• # question_answer 21) Rationalise the given statements and give chemical reactions. (i) Lead (II) chloride reacts with $C{{l}_{2}}$ to give$PbC{{l}_{4}}$. (ii) Lead (IV) chloride is highly unstable towards heat. (iii) Lead is known not to form an iodide, $Pb{{l}_{4}}$.

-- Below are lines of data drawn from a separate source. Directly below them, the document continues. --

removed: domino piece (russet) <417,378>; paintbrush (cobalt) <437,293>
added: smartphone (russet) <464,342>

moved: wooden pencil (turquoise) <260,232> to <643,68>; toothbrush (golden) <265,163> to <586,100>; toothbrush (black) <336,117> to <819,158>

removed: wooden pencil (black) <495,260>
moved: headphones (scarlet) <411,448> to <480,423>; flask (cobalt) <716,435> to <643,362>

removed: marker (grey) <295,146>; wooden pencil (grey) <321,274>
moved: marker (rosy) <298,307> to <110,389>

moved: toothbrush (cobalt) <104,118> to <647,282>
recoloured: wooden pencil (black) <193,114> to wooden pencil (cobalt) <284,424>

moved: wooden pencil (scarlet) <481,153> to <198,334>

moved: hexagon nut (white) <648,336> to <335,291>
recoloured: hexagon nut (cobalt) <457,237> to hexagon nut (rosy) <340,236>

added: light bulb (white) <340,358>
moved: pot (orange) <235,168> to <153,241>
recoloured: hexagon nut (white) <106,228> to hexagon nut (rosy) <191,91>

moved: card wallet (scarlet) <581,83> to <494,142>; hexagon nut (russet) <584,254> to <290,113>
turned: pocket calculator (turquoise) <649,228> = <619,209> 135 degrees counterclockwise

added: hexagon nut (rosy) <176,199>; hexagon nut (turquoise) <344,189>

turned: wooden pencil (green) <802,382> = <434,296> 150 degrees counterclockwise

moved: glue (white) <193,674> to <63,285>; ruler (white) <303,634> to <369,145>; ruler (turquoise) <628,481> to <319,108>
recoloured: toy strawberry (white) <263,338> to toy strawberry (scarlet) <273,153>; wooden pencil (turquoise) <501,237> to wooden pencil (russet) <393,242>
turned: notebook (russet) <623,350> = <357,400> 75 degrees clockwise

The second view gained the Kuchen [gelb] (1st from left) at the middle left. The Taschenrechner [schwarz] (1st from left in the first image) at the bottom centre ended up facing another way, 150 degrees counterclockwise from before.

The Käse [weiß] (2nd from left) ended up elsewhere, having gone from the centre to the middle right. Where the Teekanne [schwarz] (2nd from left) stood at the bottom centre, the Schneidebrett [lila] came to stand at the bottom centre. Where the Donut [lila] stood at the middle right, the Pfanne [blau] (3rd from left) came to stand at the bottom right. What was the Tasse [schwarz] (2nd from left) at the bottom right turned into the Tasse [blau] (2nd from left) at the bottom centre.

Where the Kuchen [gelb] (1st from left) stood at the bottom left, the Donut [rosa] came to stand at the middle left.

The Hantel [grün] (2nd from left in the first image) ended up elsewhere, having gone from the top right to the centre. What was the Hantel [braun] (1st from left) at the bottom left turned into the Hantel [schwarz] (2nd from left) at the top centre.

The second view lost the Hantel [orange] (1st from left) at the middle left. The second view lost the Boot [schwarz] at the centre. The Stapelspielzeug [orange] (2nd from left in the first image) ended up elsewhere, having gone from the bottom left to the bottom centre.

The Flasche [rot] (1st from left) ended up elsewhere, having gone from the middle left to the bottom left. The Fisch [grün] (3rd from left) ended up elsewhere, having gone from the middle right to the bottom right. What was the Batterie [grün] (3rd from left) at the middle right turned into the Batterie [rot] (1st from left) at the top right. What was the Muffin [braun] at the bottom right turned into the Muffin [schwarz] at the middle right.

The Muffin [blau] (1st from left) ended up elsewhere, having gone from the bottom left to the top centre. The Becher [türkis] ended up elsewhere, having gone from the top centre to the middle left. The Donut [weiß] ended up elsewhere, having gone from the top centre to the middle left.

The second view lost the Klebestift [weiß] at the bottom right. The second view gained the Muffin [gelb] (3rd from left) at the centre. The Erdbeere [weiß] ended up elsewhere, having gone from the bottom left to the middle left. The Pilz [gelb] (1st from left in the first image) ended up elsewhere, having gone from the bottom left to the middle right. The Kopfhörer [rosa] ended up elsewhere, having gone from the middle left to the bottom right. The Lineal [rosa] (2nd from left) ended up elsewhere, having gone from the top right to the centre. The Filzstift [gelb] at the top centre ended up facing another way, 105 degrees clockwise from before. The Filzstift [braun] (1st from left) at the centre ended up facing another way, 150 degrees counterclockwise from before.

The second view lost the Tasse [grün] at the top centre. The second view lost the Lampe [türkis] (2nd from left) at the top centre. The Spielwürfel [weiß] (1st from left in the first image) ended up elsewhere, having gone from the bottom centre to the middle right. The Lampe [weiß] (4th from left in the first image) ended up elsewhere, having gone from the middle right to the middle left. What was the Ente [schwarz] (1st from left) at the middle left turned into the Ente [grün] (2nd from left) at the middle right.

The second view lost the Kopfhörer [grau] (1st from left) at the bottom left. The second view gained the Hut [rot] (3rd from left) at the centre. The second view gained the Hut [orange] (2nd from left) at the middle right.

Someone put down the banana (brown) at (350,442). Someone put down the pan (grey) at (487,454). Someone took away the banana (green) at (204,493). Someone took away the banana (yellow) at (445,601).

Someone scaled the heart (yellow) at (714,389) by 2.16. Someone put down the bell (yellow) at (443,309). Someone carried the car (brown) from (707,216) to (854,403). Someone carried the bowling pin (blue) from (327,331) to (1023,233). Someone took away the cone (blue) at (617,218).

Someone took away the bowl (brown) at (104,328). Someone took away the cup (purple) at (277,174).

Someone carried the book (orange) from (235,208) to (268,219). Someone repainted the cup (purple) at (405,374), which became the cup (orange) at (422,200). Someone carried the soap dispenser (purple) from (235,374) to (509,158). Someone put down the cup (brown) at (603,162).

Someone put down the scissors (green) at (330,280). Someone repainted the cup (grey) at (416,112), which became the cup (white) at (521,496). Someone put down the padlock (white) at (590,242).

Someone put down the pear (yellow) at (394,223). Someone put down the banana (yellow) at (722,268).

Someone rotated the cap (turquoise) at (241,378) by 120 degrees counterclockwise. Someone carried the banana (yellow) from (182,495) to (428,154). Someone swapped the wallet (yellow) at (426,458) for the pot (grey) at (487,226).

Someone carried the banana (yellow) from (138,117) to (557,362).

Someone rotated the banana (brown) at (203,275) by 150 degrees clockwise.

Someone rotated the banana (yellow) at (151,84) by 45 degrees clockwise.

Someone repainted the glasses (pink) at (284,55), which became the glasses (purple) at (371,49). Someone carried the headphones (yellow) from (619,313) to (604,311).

(i) On account of inert pair effect, $PbC{{l}_{2}}$ is more stable than$PbC{{l}_{4}}$. Thus, $PbC{{l}_{2}}$ does not react with chlorine to form$Pb{{I}_{4}}$. (ii) On account of greater stability of +2 state over +4 state, $PbC{{l}_{4}}$decomposes on heating into$PbC{{I}_{2}}$. $PbC{{l}_{4}}\xrightarrow{Heat}PbC{{l}_{2}}+C{{l}_{2}}$ (iii) As $P{{b}^{4+}}$ is an oxidising agent while ${{I}^{-}}$ ion is a reducing agent, the formation of $Pb{{I}_{4}}$ is not possible. $P{{b}^{4+}}+4{{I}^{-}}\to Pb{{I}_{2}}+{{I}_{2}}$ Thus, $Pb{{I}_{4}}$ does not exist.